- **ASSIGNMENT**
List every line in the rows below that contains the word "series", copying each such line in full.
Segment Start: SUPPLIED DATA
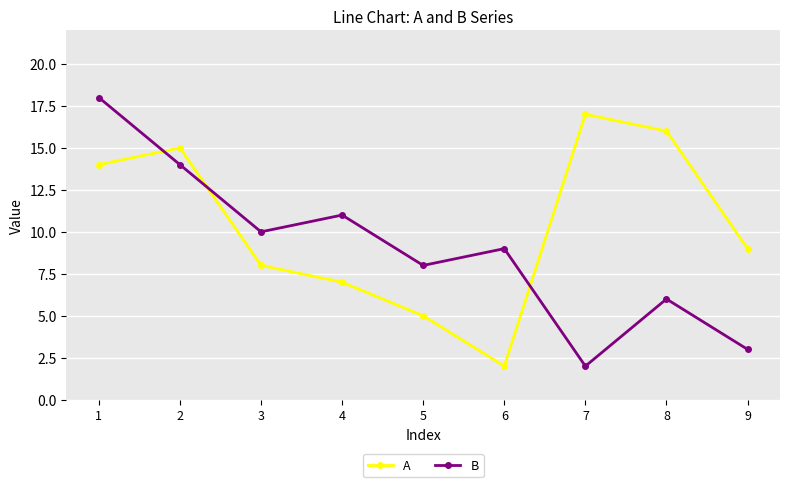

What value does the A series have at 2, to the nearest 5?

15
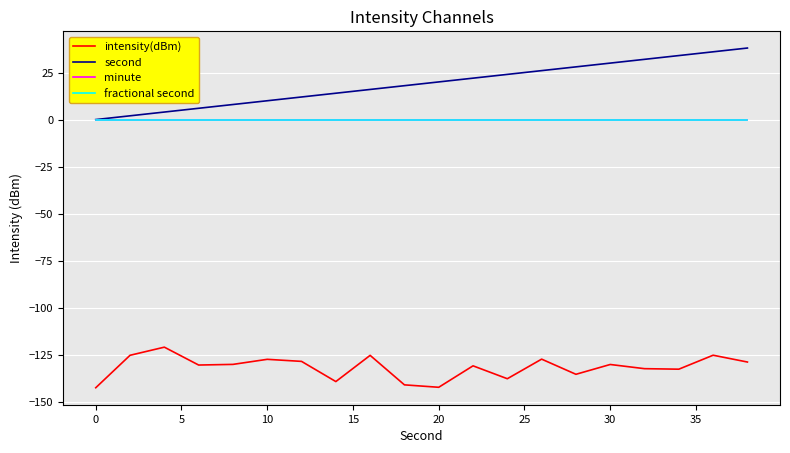

True or false: second and intensity(dBm) cross at least once.

False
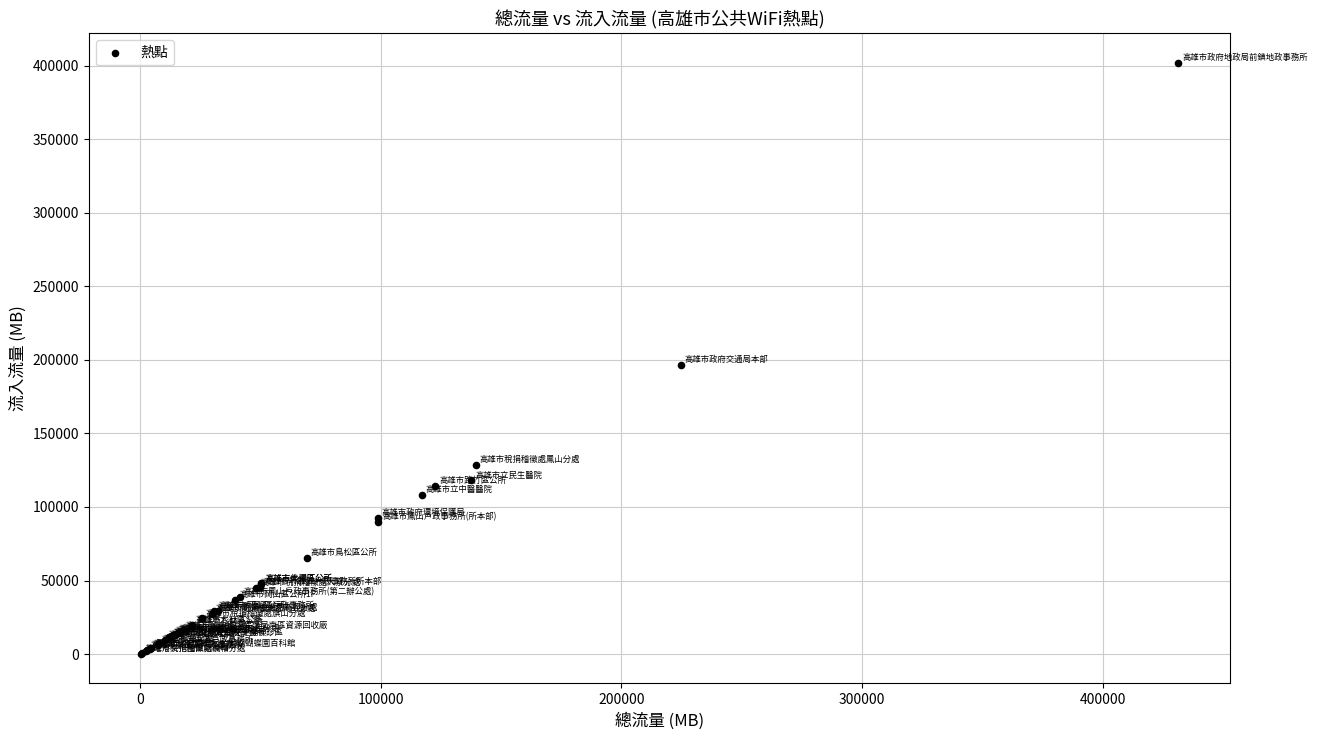

What Y value in the scatter plot is closest to 201062?

196629.6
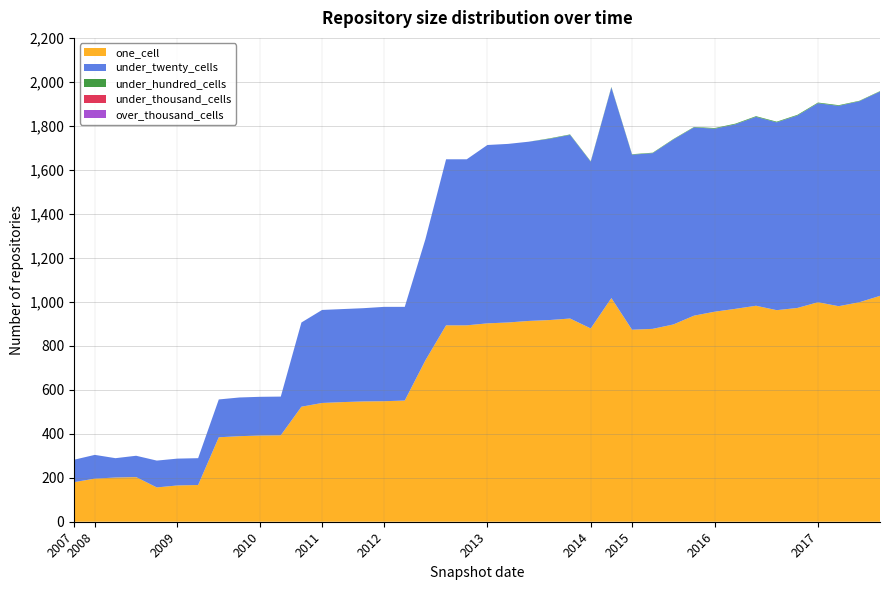

Reading left to right, extract all data points from this chart.

one_cell: 2007-12-19=180	2008-04-01=196	2008-06-27=201	2008-10-10=203	2008-12-17=156	2009-04-06=165	2009-06-17=167	2009-09-25=384	2009-12-16=389	2010-04-01=392	2010-07-26=393	2010-11-17=523	2011-02-21=540	2011-06-10=544	2011-09-05=547	2012-01-18=548	2012-03-26=551	2012-07-13=734	2012-10-31=893	2012-12-11=893	2013-02-20=902	2013-05-21=906	2013-07-09=913	2013-09-10=917	2013-12-20=924	2014-03-28=879	2014-09-08=1017	2015-01-19=873	2015-04-09=877	2015-07-03=897	2015-10-01=937	2016-01-04=955	2016-04-05=968	2016-07-04=982	2016-10-07=962	2016-12-27=972	2017-04-12=998	2017-07-24=980	2017-10-12=998	2017-12-22=1027
under_twenty_cells: 2007-12-19=102	2008-04-01=108	2008-06-27=88	2008-10-10=97	2008-12-17=122	2009-04-06=122	2009-06-17=122	2009-09-25=172	2009-12-16=176	2010-04-01=176	2010-07-26=176	2010-11-17=383	2011-02-21=423	2011-06-10=423	2011-09-05=424	2012-01-18=429	2012-03-26=426	2012-07-13=551	2012-10-31=755	2012-12-11=755	2013-02-20=811	2013-05-21=812	2013-07-09=815	2013-09-10=824	2013-12-20=835	2014-03-28=758	2014-09-08=958	2015-01-19=796	2015-04-09=799	2015-07-03=841	2015-10-01=856	2016-01-04=832	2016-04-05=839	2016-07-04=859	2016-10-07=854	2016-12-27=875	2017-04-12=905	2017-07-24=911	2017-10-12=914	2017-12-22=929
under_hundred_cells: 2007-12-19=0	2008-04-01=0	2008-06-27=0	2008-10-10=0	2008-12-17=0	2009-04-06=0	2009-06-17=0	2009-09-25=0	2009-12-16=0	2010-04-01=0	2010-07-26=0	2010-11-17=0	2011-02-21=0	2011-06-10=0	2011-09-05=0	2012-01-18=0	2012-03-26=0	2012-07-13=0	2012-10-31=0	2012-12-11=0	2013-02-20=0	2013-05-21=0	2013-07-09=0	2013-09-10=2	2013-12-20=2	2014-03-28=2	2014-09-08=2	2015-01-19=2	2015-04-09=2	2015-07-03=2	2015-10-01=2	2016-01-04=3	2016-04-05=3	2016-07-04=3	2016-10-07=3	2016-12-27=3	2017-04-12=3	2017-07-24=3	2017-10-12=2	2017-12-22=2
under_thousand_cells: 2007-12-19=0	2008-04-01=0	2008-06-27=0	2008-10-10=0	2008-12-17=0	2009-04-06=0	2009-06-17=0	2009-09-25=0	2009-12-16=0	2010-04-01=0	2010-07-26=0	2010-11-17=0	2011-02-21=0	2011-06-10=0	2011-09-05=0	2012-01-18=0	2012-03-26=0	2012-07-13=0	2012-10-31=0	2012-12-11=0	2013-02-20=0	2013-05-21=0	2013-07-09=0	2013-09-10=0	2013-12-20=0	2014-03-28=0	2014-09-08=0	2015-01-19=0	2015-04-09=0	2015-07-03=0	2015-10-01=0	2016-01-04=0	2016-04-05=0	2016-07-04=0	2016-10-07=0	2016-12-27=0	2017-04-12=0	2017-07-24=0	2017-10-12=0	2017-12-22=0
over_thousand_cells: 2007-12-19=0	2008-04-01=0	2008-06-27=0	2008-10-10=0	2008-12-17=0	2009-04-06=0	2009-06-17=0	2009-09-25=0	2009-12-16=0	2010-04-01=0	2010-07-26=0	2010-11-17=0	2011-02-21=0	2011-06-10=0	2011-09-05=0	2012-01-18=0	2012-03-26=0	2012-07-13=0	2012-10-31=0	2012-12-11=0	2013-02-20=0	2013-05-21=0	2013-07-09=0	2013-09-10=0	2013-12-20=0	2014-03-28=0	2014-09-08=0	2015-01-19=0	2015-04-09=0	2015-07-03=0	2015-10-01=0	2016-01-04=0	2016-04-05=0	2016-07-04=0	2016-10-07=0	2016-12-27=0	2017-04-12=0	2017-07-24=0	2017-10-12=0	2017-12-22=0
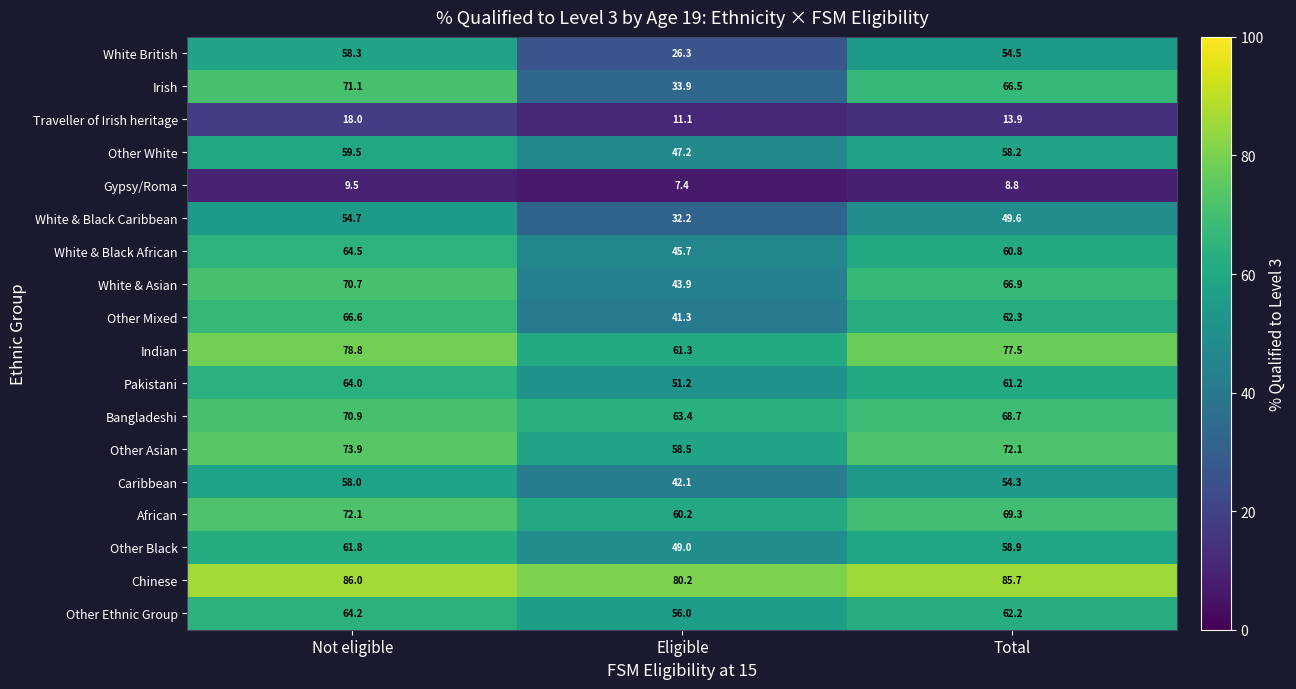

Which series has the largest total across all categories?

Chinese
Segment End: SUPPLIED DATA
- **SOLUTION FOR THIS PROBLEM**
What value does the A series have at 2, to the nearest 5?
Which series has the largest total across all categories?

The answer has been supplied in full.